Texto fornecido:
++++++++++

Alan Moore é considerado hoje um dos mais revolucionários roteiristas de quadrinhos de todos os tempos, já tendo trabalhado com vários personagens importantes, de Superman a Batman. Mas antes de ficar famoso, ele usou sua genialidade para reformular um herói pouco conhecido fora da Inglaterra.
Marvelman
surgiu como um simples plágio do Capitão Marvel, personagem de maior sucesso da
Era de Ouro dos super-heróis. Quando o Capitão deixou de ser produzido por
causa de um processo movido pela DC (que acusava a Fawcett de ter copiado o
Superman), Leen Miller, que publicava o herói na Inglaterra, ficou, de repente,
sem o seu gibi mais popular. Sua solução foi ligar para Mike Anglo, cujo
estúdio fazia capas para a editora e perguntar se ele conseguiria fazer algo
para substituir o Capitão. Eles não foram muito longe da ideia inicial: eliminaram
a capa, que dava um efeito bonito, mas não era prática e esqueceram os vilões
modernos, substituindo-os por vilões lendários em histórias simples. Além
disso, o Capitão ganhou um penteado diferente e um novo nome, Marvelman.
O
capitão Marvel júnior deixou de ser um jornaleiro deficiente de cabelos escuros
para se tornar um mensageiro loiro perfeitamente saudável. A palavra que os
transformava deixou de ser Shazan para se tornar Kimota (um anagrama de atomic)
e o vilão principal transformou-se em Dr. Gargunza.

++++++++++

Registros extraídos:
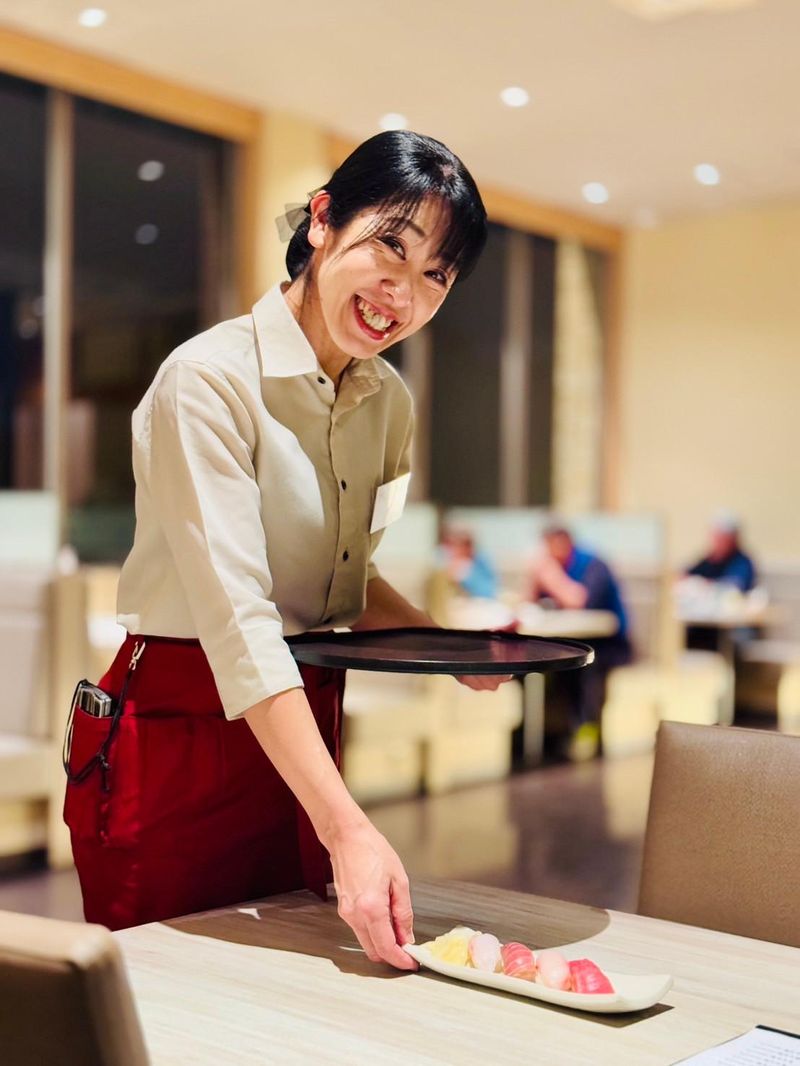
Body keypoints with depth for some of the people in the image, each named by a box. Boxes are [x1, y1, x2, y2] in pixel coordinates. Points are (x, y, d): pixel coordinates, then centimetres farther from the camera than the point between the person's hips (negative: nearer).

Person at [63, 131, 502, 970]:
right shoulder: (208, 380, -18)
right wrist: (351, 830, -32)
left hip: (303, 734, 7)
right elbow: (237, 620, -26)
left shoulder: (388, 402, 5)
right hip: (176, 743, -6)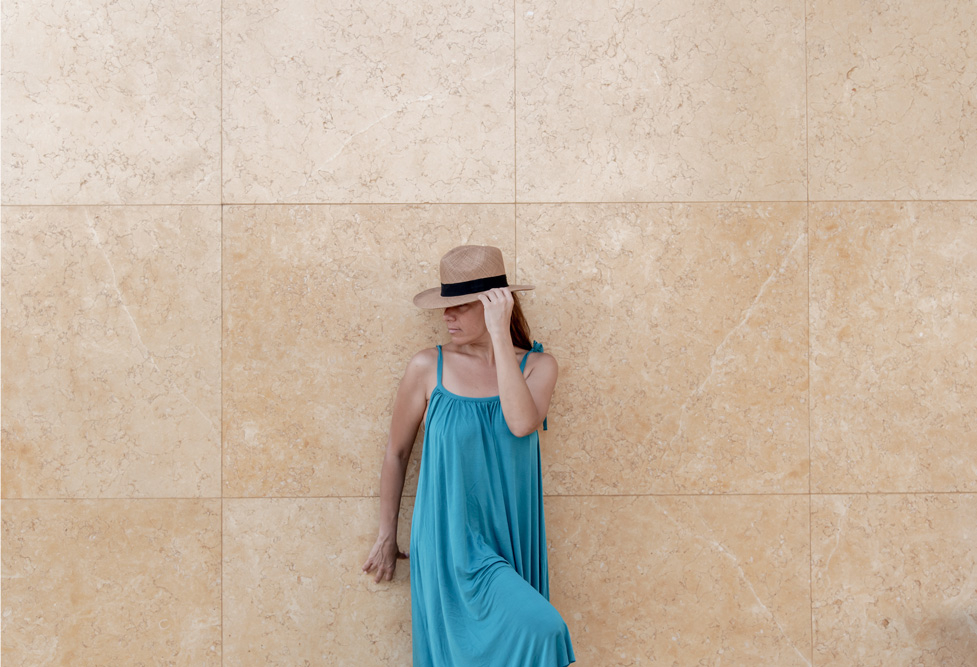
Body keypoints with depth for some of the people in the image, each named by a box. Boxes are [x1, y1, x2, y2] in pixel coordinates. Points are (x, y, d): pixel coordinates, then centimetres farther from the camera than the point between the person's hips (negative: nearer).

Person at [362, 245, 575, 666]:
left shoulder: (537, 365, -1)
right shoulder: (428, 368, -4)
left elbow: (521, 423, -21)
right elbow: (396, 452, 5)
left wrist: (500, 334, -21)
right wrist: (387, 536, 11)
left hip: (510, 540, 3)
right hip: (451, 540, -3)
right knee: (539, 630, -18)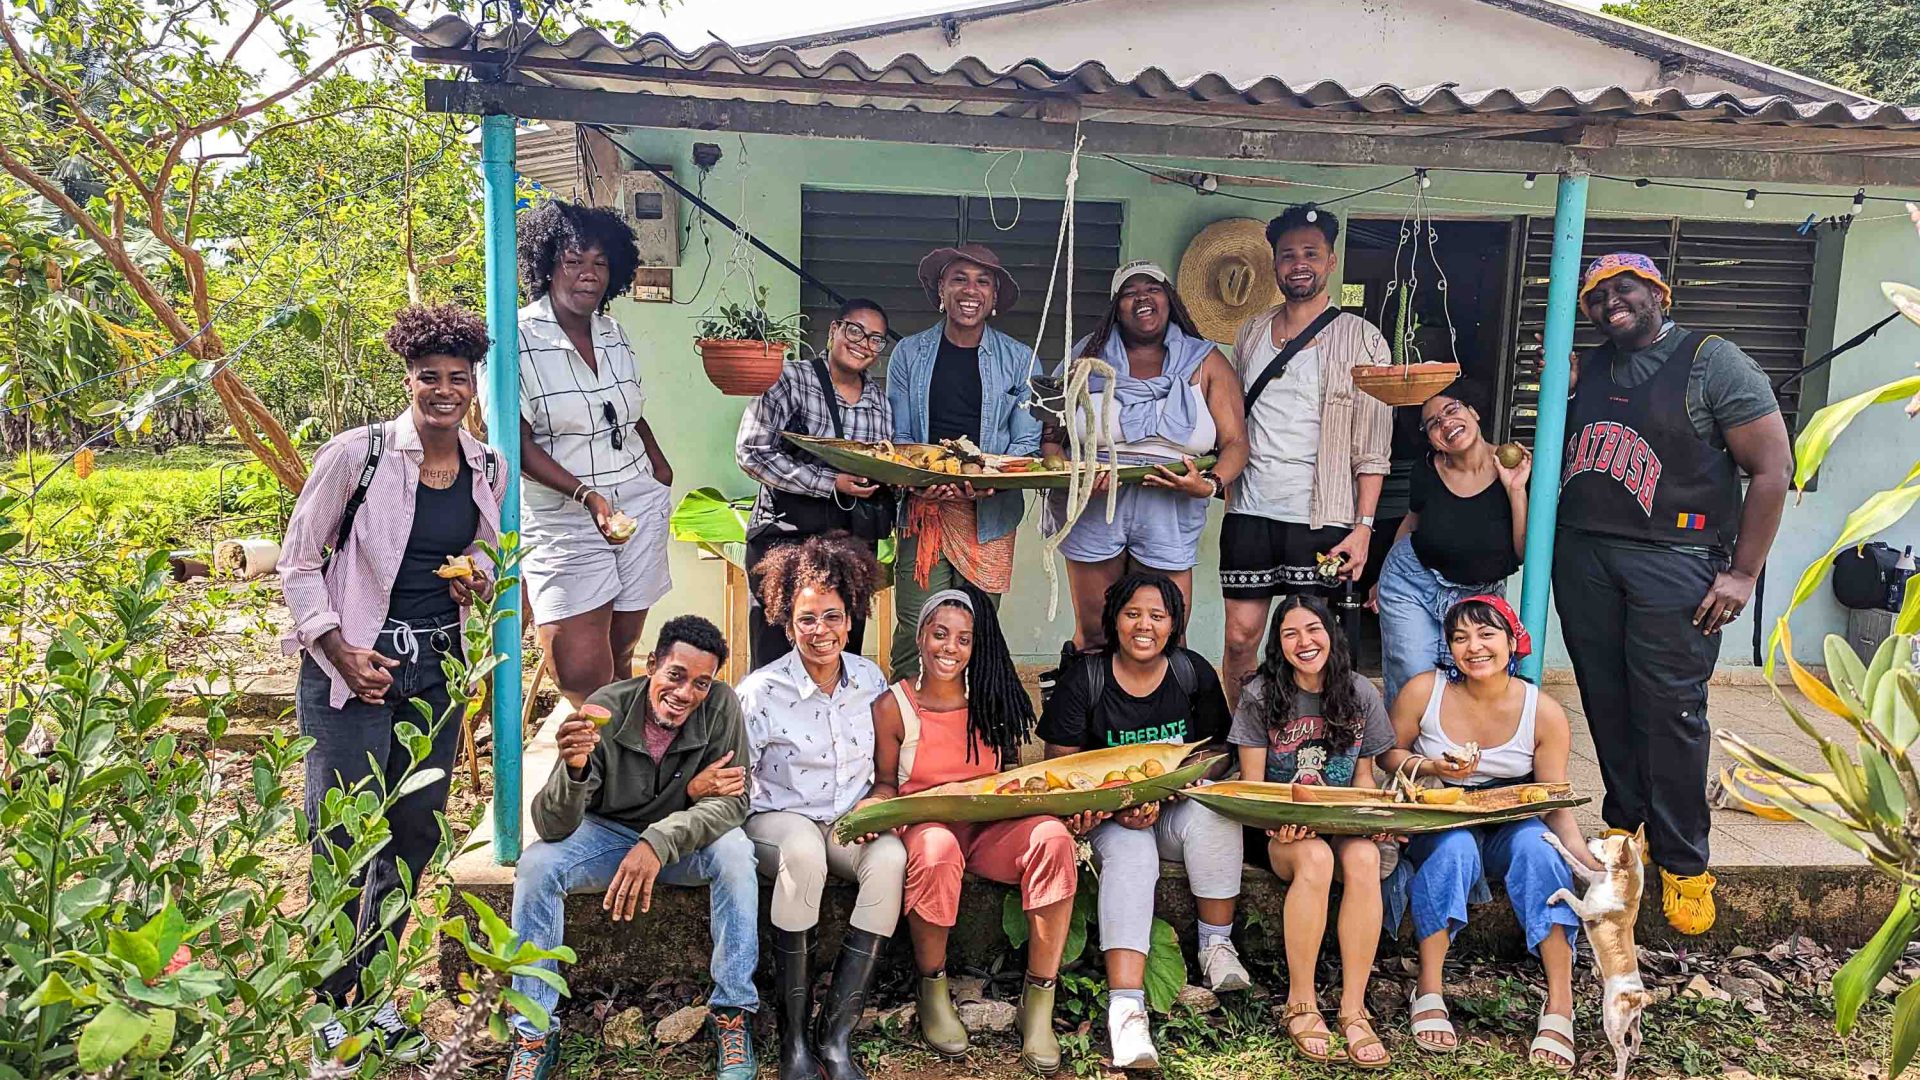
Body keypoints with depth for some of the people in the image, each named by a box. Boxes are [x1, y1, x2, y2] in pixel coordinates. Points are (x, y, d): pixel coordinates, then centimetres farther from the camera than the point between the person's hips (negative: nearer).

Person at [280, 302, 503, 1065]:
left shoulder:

++++++++++

Usando as informações:
#1 Diga se cada afirmação abaixo concorda com o texto sobre o Marvelman, respondendo sim ou não e citando as palavras do texto que decidem: (a) o Marvelman surgiu como uma cópia do Capitão Marvel; (b) Mike Anglo publicava o herói na Inglaterra; (c) Kimota é um anagrama de atomic.
#2 No texto sobre o Marvelman, reescreva o trecho entre "Alan Moore é" e "fora da Inglaterra.", inclusive, substituindo "Batman" por "Mulher-Maravilha".
#3 Segundo o texto sobre o Marvelman, em quem o vilão principal se transformou?
Responda só com base no texto sobre o Marvelman.

Respostas do exercício:
#1
(a) Sim: "surgiu como um simples plágio do Capitão Marvel".
(b) Não: "Leen Miller, que publicava o herói na Inglaterra".
(c) Sim: "Kimota (um anagrama de atomic)".

#2
Alan Moore é considerado hoje um dos mais revolucionários roteiristas de quadrinhos de todos os tempos, já tendo trabalhado com vários personagens importantes, de Superman a Mulher-Maravilha. Mas antes de ficar famoso, ele usou sua genialidade para reformular um herói pouco conhecido fora da Inglaterra.

#3 Em Dr. Gargunza.